▶ _Your task_: Begin at the top of the records below and return each line exactly through the line with "left back paw: (220, 552)". Skip pictures.

### Raw data

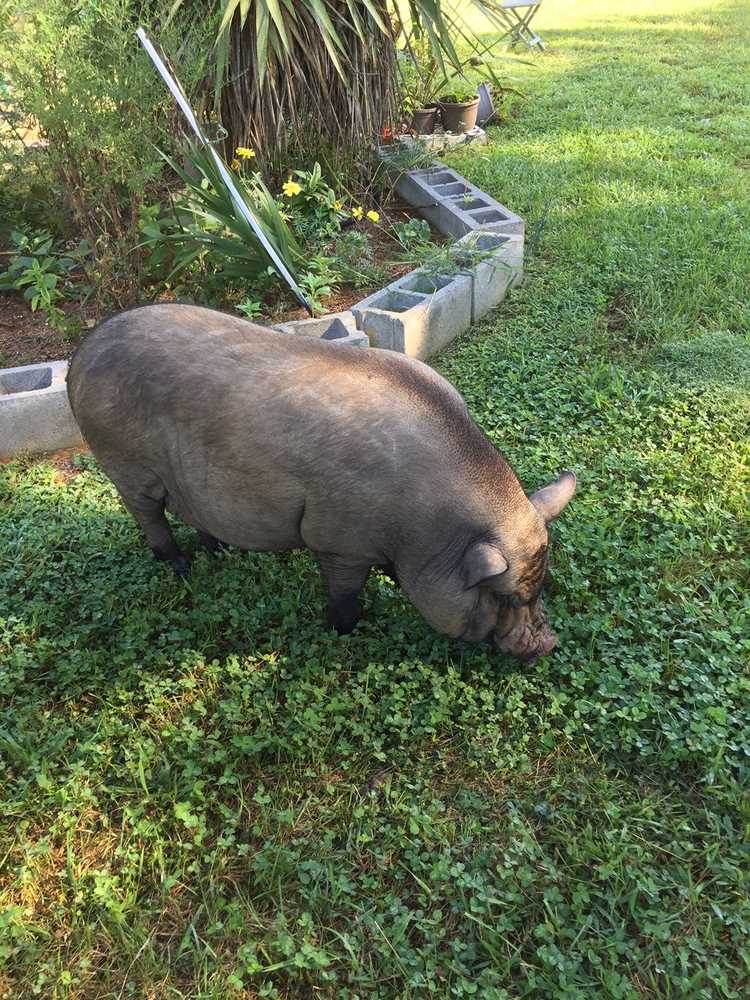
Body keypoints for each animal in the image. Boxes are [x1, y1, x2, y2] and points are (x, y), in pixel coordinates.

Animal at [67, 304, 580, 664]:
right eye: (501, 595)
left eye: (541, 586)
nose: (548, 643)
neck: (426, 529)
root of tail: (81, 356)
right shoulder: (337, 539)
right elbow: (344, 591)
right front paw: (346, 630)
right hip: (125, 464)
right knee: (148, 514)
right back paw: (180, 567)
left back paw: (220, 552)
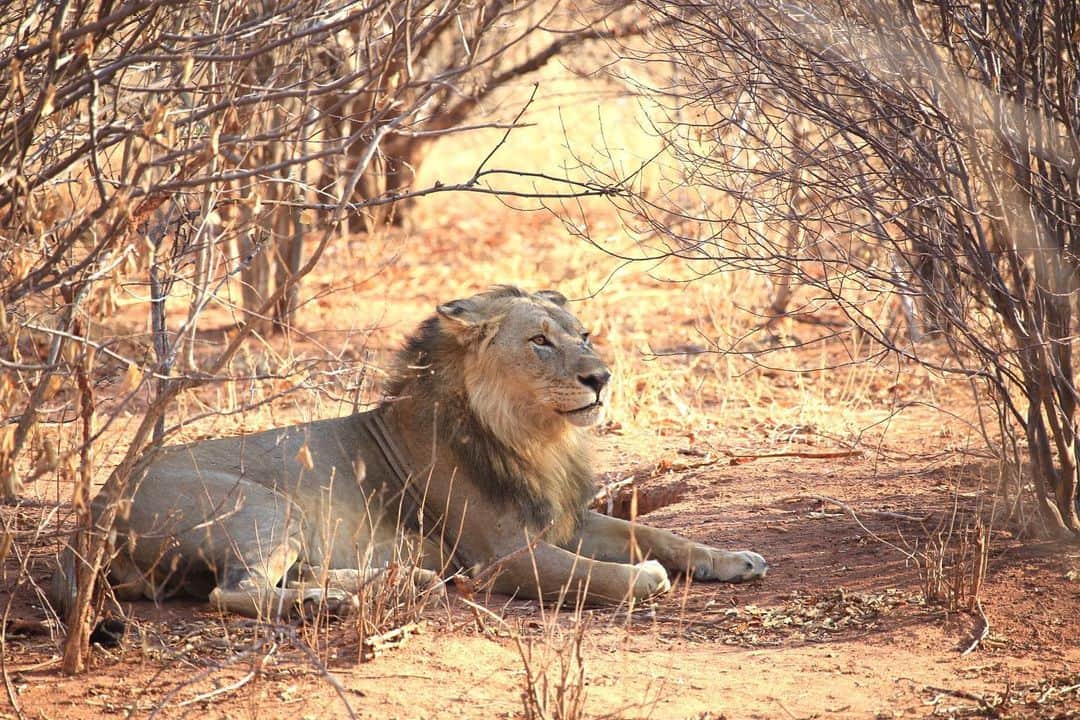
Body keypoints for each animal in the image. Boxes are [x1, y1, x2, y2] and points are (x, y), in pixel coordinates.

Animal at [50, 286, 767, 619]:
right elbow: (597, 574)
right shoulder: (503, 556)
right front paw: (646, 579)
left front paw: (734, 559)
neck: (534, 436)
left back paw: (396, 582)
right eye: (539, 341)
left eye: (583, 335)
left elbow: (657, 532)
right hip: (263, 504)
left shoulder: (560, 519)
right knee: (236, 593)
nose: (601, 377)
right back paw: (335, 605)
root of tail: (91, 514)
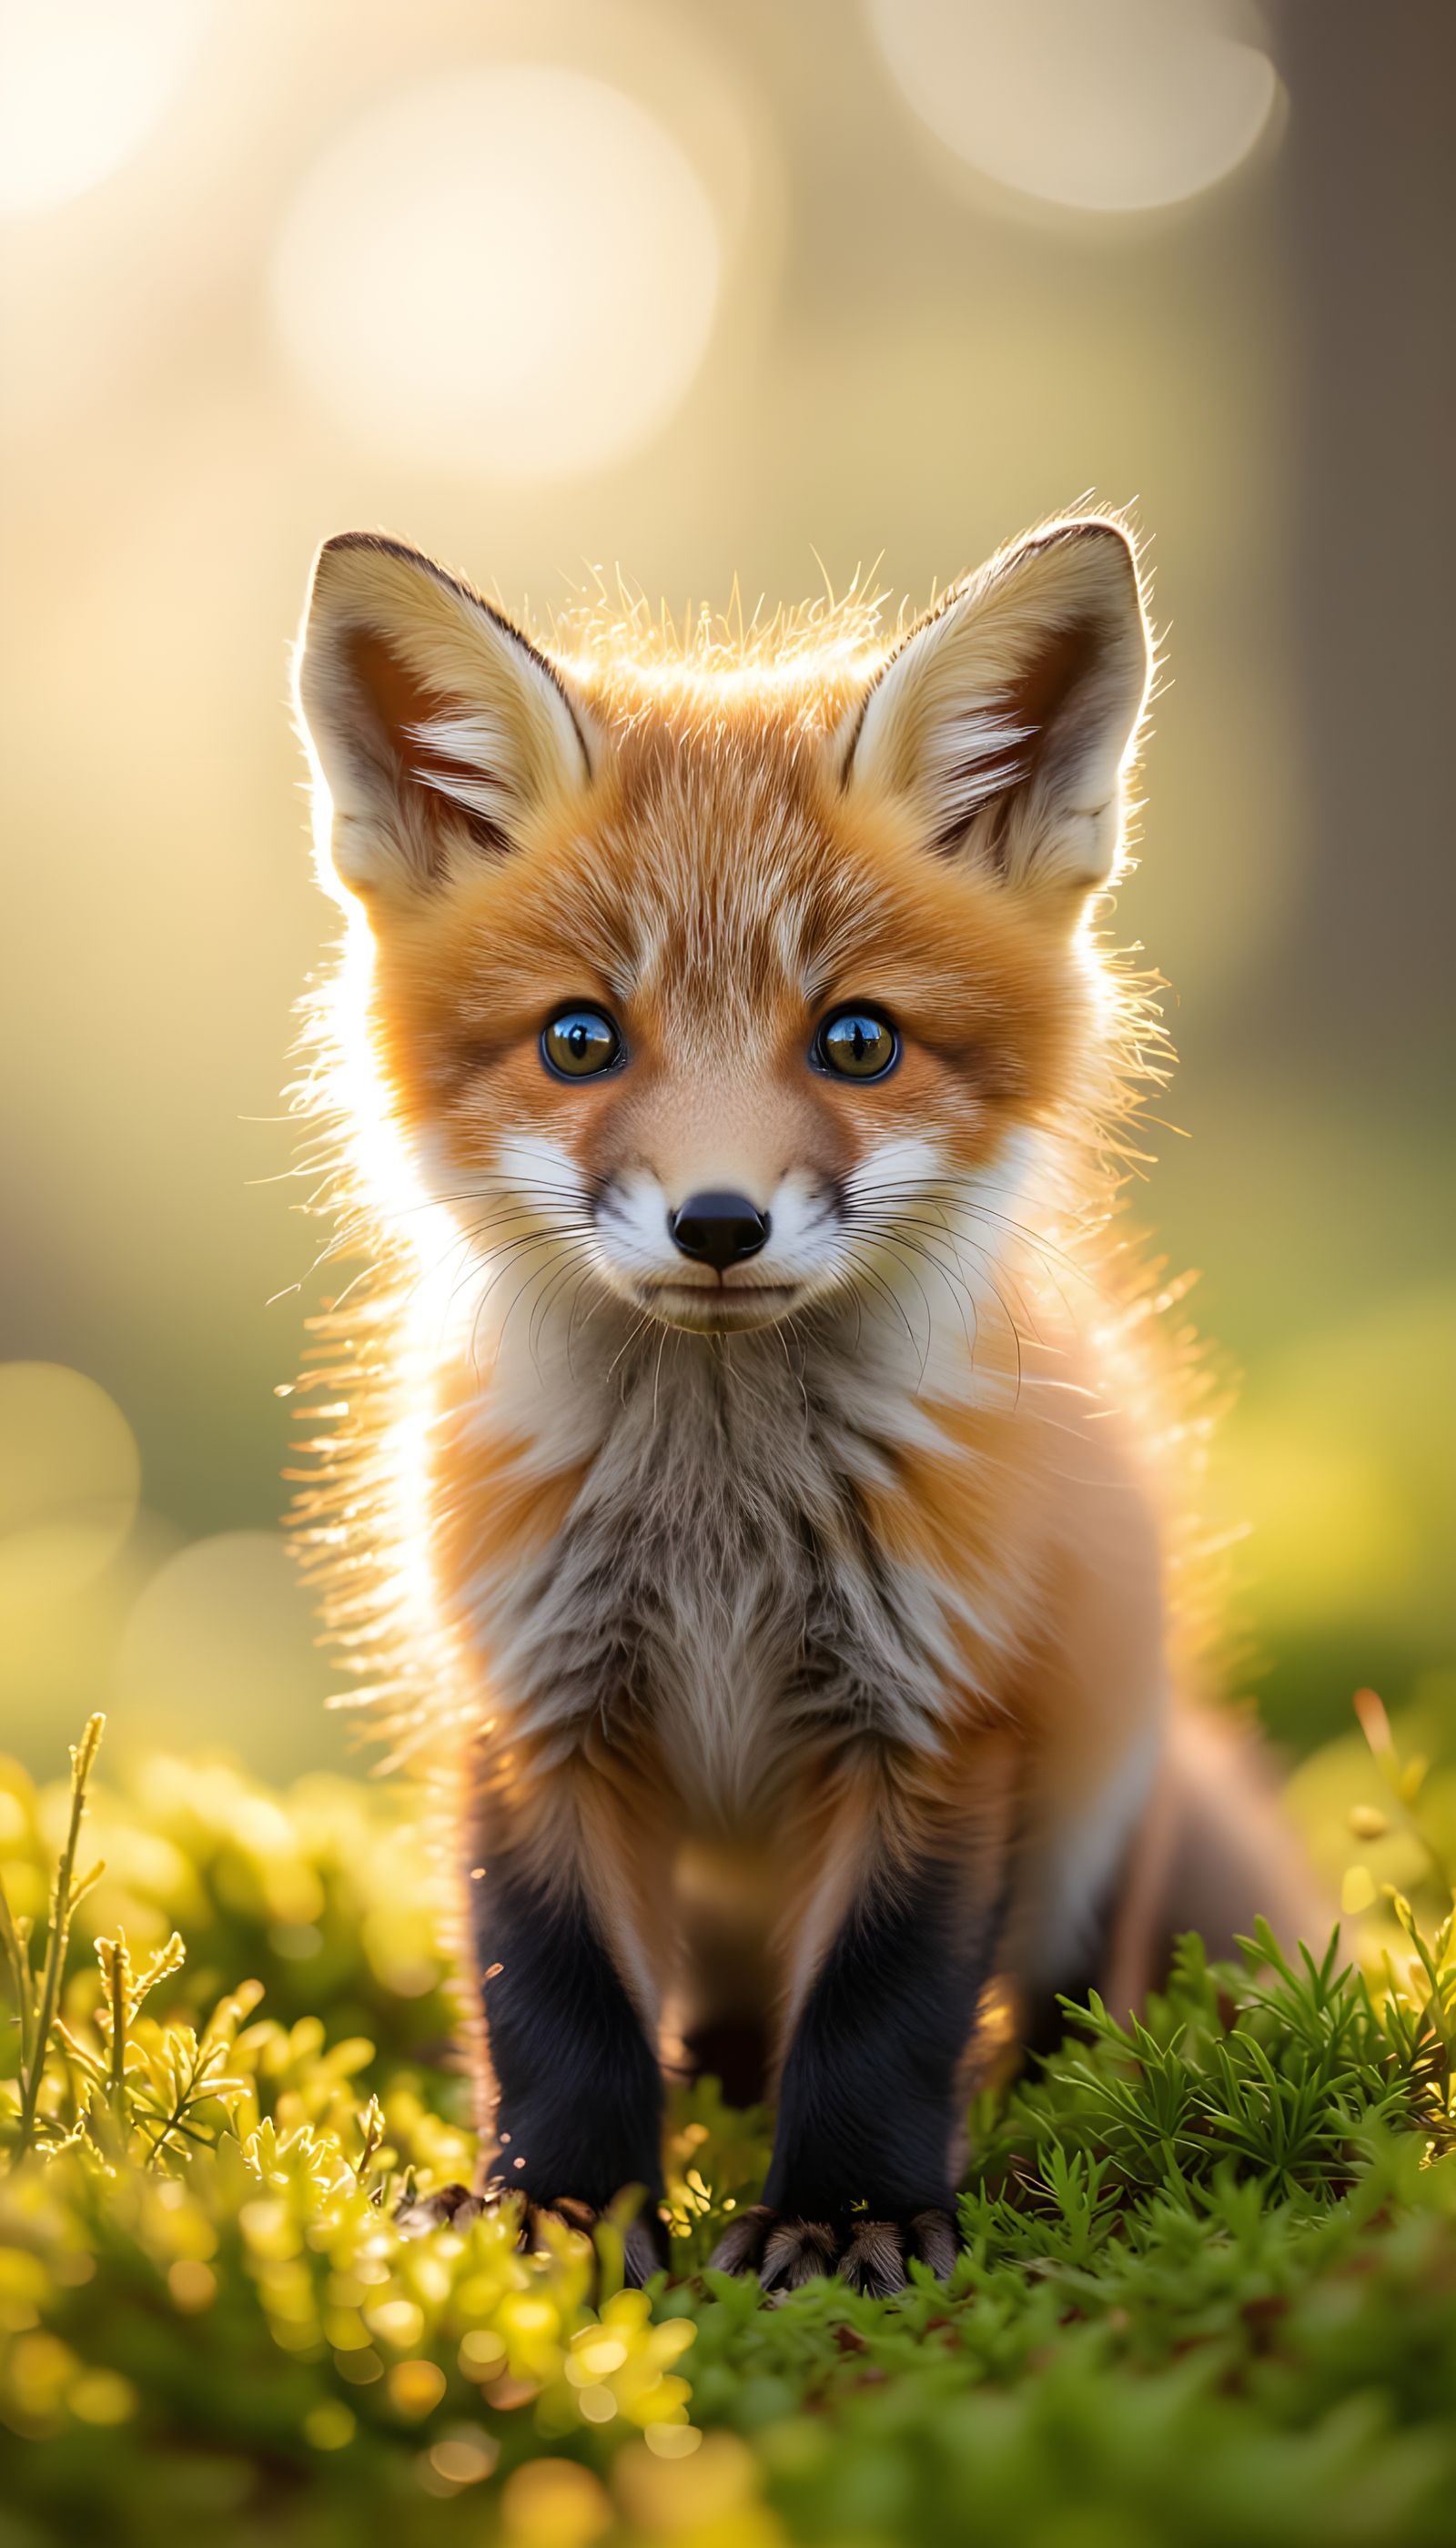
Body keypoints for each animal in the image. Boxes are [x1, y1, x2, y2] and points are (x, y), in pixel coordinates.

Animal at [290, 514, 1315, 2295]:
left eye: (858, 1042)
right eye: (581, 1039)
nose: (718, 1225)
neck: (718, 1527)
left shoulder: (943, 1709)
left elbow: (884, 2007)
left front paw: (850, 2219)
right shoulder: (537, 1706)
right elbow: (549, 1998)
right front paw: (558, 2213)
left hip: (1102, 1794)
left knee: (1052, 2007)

######

▶ _Response below_:
Body keypoints for each animal in the image. Boxes are [x1, y1, x2, y2] and points are (x, y), in pixel coordinates.

Animal at [67, 304, 580, 664]:
right eye: (501, 595)
left eye: (541, 586)
nose: (548, 643)
neck: (426, 529)
root of tail: (81, 356)
right shoulder: (337, 539)
right elbow: (344, 591)
right front paw: (346, 630)
right hip: (125, 464)
right knee: (148, 514)
right back paw: (180, 567)
left back paw: (220, 552)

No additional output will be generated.